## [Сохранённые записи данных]
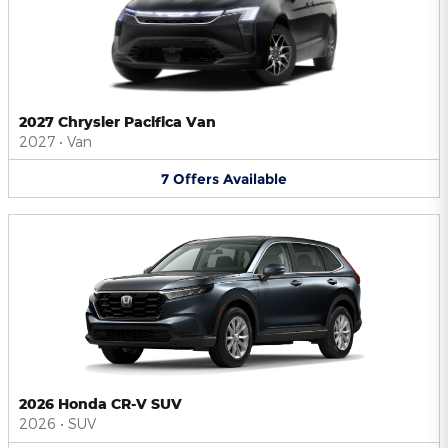
2027 Chrysler Pacifica Van
2027
•
Van
7
Offers
Available
2026 Honda CR-V SUV
2026
•
SUV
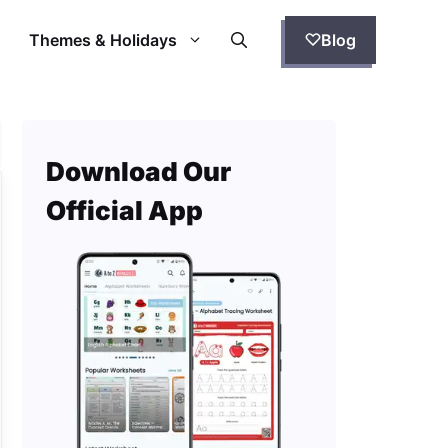
Themes & Holidays
Blog
Download Our
Official App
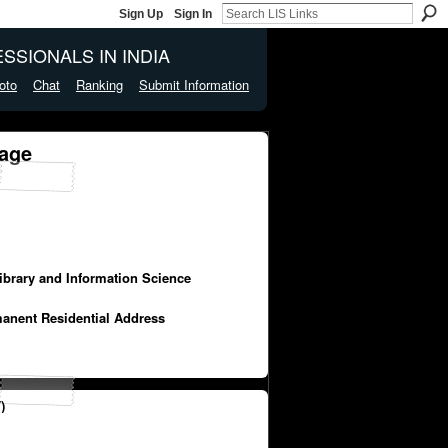
Sign Up
Sign In
SSIONALS IN INDIA
oto
Chat
Ranking
Submit Information
age
Library and Information Science
manent Residential Address
)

## [Текст задания]
Перепишите весь текст из приведённых выше записей строка за строкой, ничего не меняя, а изображения в ответ не включайте.

## [Выполненное задание]
2027 Chrysler Pacifica Van
2027
•
Van
7
Offers
Available
2026 Honda CR-V SUV
2026
•
SUV
Themes & Holidays
Blog
Download Our
Official App
Sign Up
Sign In
SSIONALS IN INDIA
oto
Chat
Ranking
Submit Information
age
Library and Information Science
manent Residential Address
)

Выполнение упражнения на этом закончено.